• _Texte étudié_
<<<<

L’écho des pierres de Julien Poidevin est une autre installation in situ de la programmation en journée d’]interstice[ placée au sein de la Coopérative Chorégraphique qui occupe le Sépulcre de Caen. Elle invite le public à découvrir quatre éléments rotatifs composés de miroirs et de haut-parleurs directionnels disposés de façon que les sons émis se répercutent de surface en surface pour nous englober. Notre regard peine à suivre les rebonds qui, de toute façon, se déplacent dans l’invisible. Dans l’alignement, Porz An Park & Arnaud Gerniers se jouent tout autant de notre perception visuelle en nous présentant un autre disque dont l’aura lumineuse qui l’entoure, en convoquant le divin en un tel lieu, ne se situe pas tout à fait là où on la pressentait. S’inscrivant dans la continuité des anciens qui utilisaient l’immatérialité de l’or pour représenter les nimbes en peinture, les deux artistes préfèrent les lois de l’optique en sculpture.

Le festival ]interstice[ propose de multiples expériences qui, littéralement, se vivent, comme c’est encore le cas avec l’installation sono-lumineuse Ataraxie de Maxime Houot présentée au sein de l’église Saint-Nicolas du parcours nocturne. Les rayons lasers de lumière rouge qui prolongent une rangée de bras articulés balayent l’espace selon une progression rythmée par une musique électronique de nappes. L’œuvre performative communique sa couleur à l’église dont l’architecture intérieure accueille parfaitement les maillages de différents types, allant du chaos absolu à des tressages tout particulièrement englobants. Nous habitons l’œuvre bien que nous soyons, pour des raisons de sécurité, à bonne distance des surfaces balayées. Nos pensées s’abandonnent aux évolutions de ses temporalités. Rappelons que le terme “ataraxie”, en Grec, désigne une forme de quiétude.

>>>>

• _Consignes de travail_
a) Quels sont tous les artistes nommés dans le texte sur le festival ]interstice[ ?
b) D'après le texte sur le festival ]interstice[, chacune de ces affirmations est-elle juste ? Répondez par oui ou non et citez les mots qui tranchent.
(i) L'écho des pierres se compose de quatre éléments rotatifs.
(ii) Ataraxie est présentée au Sépulcre de Caen.
(iii) Les lasers d'Ataraxie projettent une lumière verte.
c) Comment traduire en anglais cette phrase du texte sur le festival ]interstice[ : « Rappelons que le terme “ataraxie”, en Grec, désigne une forme de quiétude. » ?
Les enregistrements ne sont pas nécessaires.

Entrées tirées d'une collection:
<<<<

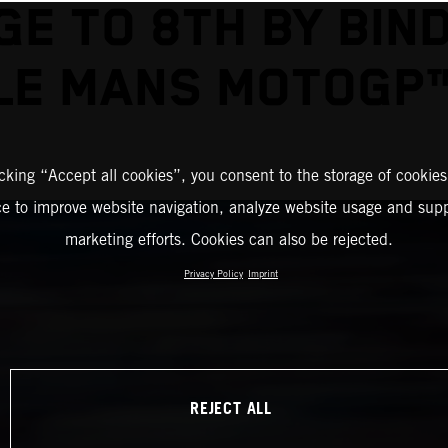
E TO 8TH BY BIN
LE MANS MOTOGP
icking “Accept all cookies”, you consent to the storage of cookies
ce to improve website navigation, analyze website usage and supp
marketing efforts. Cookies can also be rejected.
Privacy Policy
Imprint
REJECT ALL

>>>>
<<<<

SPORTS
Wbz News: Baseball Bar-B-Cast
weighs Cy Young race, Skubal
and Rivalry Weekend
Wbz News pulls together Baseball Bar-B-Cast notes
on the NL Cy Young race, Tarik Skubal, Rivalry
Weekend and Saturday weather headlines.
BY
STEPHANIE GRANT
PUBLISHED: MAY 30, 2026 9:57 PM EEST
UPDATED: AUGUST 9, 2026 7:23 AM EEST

>>>>

• _Corrigé_
a) Julien Poidevin, Porz An Park, Arnaud Gerniers, Maxime Houot

b)
(i) Oui : « quatre éléments rotatifs composés de miroirs et de haut-parleurs directionnels »
(ii) Non : « présentée au sein de l’église Saint-Nicolas du parcours nocturne »
(iii) Non : « Les rayons lasers de lumière rouge »

c) Let us recall that the term "ataraxia," in Greek, denotes a form of quietude.